Success Stories

Kansas City Arts Institute (KCAI) recently received a grant for $30,000 from the Francis Family Foundation to support the KCAI Annual Fund, which helps bridge the gap between student tuition and the actual cost of educating each student. The Annual Fund finances 8% of the KCAI operating budget, and it helps to support institutional scholarships, student aid, and our programs like the B.F.A. curriculum, Continuing Education, the Artspace, and the Current Perspectives Lecture Series. The funding from the foundation will help provide a one-of-a-kind educational experience for KCAI students and enhance program offerings for our art and design community.

Developing Potential, Inc. recently received a grant for $7,500 from the Greater Lee’s Summit Healthcare Foundation to purchase two patient transfer arm recliners, a Pegasus massage chair, three flexible massagers, and a tactile solutions box. The recliners, massage chair, and flex massagers encourage comfort, relaxation, and joint stress relief. The tactile solutions kit encourages healthy development of sensory input processing pathways and encourages wellbeing through increased environmental engagement. Nearly all participants at the Lee’s Summit site are residents of the greater Lee’s Summit area. This aligns with GLSHF’s mission to enhance the health and wellbeing of the greater Lee’s Summit area.

The Boys & Girls Clubs of Greater Kansas City (BGCKC) recently received a grant for $823,368 from the Missouri Department of Elementary and Secondary Education 21st Century Community Learning Centers to provide youth development and academic improvement opportunities to middle school students at Clifford H. Nowlin Middle School.

The Boys and Girls Clubs of Greater Kansas City (BGCKC) was recently awarded a $754,083 grant from the Missouri Department of Elementary and Secondary Education 21st Century Learning Centers to create a new afterschool site at Lee A. Tolbert Community Academy (LATCA).

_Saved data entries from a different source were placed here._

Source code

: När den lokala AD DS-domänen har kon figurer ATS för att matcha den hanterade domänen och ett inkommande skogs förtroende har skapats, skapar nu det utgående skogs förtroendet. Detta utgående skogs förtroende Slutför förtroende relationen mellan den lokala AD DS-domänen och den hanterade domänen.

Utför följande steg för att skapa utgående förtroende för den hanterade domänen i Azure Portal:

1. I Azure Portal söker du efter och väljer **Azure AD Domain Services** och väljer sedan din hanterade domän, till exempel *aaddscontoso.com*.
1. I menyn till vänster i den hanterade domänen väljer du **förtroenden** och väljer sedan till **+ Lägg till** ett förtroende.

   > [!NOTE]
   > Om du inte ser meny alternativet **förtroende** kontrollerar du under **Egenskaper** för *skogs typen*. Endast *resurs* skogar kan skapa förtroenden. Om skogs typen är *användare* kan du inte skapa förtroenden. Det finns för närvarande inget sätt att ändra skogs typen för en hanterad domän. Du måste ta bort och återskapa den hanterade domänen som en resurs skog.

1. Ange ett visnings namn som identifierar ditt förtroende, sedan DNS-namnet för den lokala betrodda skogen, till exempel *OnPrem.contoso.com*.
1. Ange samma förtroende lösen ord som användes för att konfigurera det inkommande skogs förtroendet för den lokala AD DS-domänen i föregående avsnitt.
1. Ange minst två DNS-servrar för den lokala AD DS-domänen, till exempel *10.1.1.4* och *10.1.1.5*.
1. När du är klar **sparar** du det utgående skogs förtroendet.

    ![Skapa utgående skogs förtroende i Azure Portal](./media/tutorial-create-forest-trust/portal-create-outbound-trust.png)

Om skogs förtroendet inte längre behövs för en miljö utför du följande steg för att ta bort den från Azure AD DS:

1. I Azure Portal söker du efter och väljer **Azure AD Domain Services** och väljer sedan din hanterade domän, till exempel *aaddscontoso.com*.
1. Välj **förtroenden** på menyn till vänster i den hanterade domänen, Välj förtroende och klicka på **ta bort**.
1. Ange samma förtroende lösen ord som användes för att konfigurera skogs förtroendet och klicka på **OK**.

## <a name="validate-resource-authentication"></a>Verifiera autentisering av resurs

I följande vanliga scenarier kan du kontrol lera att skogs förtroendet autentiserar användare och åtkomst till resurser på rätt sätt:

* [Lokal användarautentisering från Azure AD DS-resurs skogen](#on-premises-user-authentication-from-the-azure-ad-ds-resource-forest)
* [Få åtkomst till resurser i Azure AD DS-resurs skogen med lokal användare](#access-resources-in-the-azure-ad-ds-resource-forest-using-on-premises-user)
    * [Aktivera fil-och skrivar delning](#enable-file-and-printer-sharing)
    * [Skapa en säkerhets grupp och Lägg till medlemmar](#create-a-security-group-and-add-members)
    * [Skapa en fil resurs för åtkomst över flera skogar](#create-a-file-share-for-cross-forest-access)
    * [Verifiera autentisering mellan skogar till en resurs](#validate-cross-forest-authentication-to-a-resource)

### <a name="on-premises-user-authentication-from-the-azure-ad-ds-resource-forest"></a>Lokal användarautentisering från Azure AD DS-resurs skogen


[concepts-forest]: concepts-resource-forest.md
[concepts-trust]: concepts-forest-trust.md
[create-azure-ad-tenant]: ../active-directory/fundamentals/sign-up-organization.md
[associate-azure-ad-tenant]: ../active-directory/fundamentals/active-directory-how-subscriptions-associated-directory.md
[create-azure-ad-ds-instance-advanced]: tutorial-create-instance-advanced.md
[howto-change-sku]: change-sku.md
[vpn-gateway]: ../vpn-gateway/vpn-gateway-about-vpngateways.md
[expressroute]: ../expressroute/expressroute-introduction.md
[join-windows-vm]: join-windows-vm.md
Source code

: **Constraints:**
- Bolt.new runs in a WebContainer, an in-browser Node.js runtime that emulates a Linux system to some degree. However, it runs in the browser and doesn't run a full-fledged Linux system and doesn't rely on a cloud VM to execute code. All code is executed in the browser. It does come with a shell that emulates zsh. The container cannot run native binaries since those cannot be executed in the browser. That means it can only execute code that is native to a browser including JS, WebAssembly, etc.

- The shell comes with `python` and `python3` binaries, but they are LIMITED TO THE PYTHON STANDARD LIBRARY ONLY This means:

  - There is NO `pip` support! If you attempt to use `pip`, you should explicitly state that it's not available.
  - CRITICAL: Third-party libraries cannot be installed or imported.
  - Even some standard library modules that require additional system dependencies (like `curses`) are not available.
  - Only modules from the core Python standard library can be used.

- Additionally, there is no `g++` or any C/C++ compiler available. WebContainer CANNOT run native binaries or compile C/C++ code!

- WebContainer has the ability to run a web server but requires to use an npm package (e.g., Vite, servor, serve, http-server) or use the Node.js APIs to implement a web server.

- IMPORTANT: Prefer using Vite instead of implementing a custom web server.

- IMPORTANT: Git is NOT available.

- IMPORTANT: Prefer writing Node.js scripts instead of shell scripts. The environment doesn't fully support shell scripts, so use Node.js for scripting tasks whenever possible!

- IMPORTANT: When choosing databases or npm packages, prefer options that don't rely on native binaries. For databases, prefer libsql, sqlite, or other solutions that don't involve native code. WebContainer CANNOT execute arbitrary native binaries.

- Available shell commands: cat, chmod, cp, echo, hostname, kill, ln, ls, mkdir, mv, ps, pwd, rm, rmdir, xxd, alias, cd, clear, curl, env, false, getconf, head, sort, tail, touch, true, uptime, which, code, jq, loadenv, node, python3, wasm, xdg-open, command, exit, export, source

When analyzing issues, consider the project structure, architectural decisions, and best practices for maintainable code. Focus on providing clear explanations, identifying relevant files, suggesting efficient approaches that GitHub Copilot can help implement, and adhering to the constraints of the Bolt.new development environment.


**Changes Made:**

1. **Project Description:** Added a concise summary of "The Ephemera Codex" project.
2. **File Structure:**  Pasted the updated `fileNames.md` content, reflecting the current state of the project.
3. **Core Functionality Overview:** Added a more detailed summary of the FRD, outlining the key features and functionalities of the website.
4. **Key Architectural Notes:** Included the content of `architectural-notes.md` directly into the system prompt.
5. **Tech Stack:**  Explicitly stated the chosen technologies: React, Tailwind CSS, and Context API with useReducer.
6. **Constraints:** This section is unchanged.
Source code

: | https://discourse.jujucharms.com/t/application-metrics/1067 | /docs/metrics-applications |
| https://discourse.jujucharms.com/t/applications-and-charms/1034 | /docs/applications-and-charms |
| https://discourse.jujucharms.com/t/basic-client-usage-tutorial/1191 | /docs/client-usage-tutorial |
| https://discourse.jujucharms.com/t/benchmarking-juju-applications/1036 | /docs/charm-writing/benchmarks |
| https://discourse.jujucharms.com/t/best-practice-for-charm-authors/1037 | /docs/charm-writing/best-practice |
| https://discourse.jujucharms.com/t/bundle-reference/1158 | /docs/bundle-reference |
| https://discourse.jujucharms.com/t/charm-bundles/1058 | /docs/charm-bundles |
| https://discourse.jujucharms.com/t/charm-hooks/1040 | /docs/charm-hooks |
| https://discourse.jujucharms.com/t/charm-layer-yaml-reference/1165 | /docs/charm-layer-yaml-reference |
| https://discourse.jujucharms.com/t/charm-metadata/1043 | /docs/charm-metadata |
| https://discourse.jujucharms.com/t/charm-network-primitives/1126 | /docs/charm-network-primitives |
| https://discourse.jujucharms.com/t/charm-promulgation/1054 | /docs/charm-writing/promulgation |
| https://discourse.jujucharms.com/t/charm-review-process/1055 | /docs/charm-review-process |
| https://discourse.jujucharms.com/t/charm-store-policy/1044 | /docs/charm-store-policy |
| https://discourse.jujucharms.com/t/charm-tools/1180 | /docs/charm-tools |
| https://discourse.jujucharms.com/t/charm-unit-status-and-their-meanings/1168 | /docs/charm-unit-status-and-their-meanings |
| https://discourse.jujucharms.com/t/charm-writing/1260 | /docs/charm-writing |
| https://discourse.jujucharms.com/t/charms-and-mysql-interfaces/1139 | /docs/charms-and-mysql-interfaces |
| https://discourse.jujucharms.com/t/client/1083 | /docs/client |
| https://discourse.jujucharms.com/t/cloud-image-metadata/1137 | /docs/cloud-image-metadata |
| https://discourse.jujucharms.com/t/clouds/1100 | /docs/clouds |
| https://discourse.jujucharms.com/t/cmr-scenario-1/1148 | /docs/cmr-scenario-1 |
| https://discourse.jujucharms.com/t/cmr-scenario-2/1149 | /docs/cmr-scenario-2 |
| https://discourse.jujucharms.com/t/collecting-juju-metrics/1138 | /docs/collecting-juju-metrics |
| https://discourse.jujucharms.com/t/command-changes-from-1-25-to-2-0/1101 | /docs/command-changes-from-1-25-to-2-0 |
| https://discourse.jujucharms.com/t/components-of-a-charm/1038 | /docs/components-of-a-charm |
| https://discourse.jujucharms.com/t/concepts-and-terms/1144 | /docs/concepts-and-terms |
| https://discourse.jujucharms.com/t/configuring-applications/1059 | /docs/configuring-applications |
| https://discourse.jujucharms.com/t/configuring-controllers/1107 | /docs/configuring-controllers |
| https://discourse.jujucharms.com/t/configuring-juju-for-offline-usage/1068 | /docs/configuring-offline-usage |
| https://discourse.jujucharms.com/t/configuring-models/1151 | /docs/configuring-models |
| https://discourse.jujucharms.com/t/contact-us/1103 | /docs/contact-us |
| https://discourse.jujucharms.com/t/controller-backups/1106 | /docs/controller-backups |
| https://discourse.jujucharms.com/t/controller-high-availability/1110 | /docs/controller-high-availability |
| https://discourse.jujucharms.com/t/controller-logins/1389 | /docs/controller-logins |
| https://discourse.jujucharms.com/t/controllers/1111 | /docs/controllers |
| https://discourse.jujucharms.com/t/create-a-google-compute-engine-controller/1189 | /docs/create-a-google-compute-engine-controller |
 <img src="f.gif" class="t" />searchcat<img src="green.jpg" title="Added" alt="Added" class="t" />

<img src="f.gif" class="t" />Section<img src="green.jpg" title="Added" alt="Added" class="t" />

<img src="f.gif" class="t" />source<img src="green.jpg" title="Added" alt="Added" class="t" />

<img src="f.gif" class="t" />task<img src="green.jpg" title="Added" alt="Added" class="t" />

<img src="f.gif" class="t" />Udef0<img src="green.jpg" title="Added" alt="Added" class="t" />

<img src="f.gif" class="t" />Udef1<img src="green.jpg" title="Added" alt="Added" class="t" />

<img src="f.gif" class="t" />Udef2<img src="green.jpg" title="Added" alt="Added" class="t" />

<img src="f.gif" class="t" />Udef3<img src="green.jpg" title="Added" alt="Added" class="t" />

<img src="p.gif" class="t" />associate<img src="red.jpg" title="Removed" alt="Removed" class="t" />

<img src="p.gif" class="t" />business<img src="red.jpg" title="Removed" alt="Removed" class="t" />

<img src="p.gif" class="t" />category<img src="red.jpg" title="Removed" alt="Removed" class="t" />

YMCA of Greater Kansas City was recently awarded a $150,000 grant, over 3 years from the Best Buy Teen Tech Center to launch a Best Buy Teen Tech Center and offer programming designed for teenagers to learn in a non-traditional way, with training in Music, Multimedia, Video, Graphics, Digital Photography, Engineering and Animation. Teens will leverage technology to develop projects based on their own interests such as creating art; producing music and animations; designing their own science simulations and mobile applications; writing and illustrating interactive poetry, stories and films; building kinetic sculptures and robotic constructions; and designing their own 3D worlds and games. These interactive learning spaces will help teens explore technology to discover new interests, collaborate with one another and prepare for the future.

Wichita Children’s Home (WCH) was recently awarded a $150,000 grant from the Department Health and Human Services, Administration on Children, Youth and Families, Street Outreach Program to provide prevention and intervention services to runaway, homeless, and street youth who have been subjected to, or are at risk of being subjected to sexual abuse, sexual exploitation, and severe forms of trafficking in persons.

Truman Heritage Habitat for Humanity (THHFH) recently received a grant for $100,000 from the Department for Housing and Urban Development (HUD)Habitat for Humanity International Capacity Grant to support a new, full-time Aging In Place (AIP) Coordinator. THHFH will hire a new, full-time Aging In Place (AIP) Coordinator to assist with increasing the portfolio of family services available and help relieve some of the administrative burden of the construction team (intake, paperwork, contracts, assessments, and other reporting). The position will not have any construction duties, only administrative and home assessment duties. This new position is critical to increasing operational efficiency, expanding needed services for our clients, and capitalizing on partnership opportunities.

The YMCA of Greater Kansas City recently received a grant for $1,398,244 from the Missouri Department of Elementary and Secondary Education21st Century Community Learning Centers to deliver high-quality academic afterschool programming (Y Club) at two locations within the Center School District in Kansas City, Missouri. This includes enhanced before/afterschool programming at the Red Bridge Elementary School (a 21st CCLC site in Cohort 8 with enhanced behavioral and social-emotional learning supports) and the establishment of a new afterschool program for sixth graders at Center Middle School where no program has ever existed.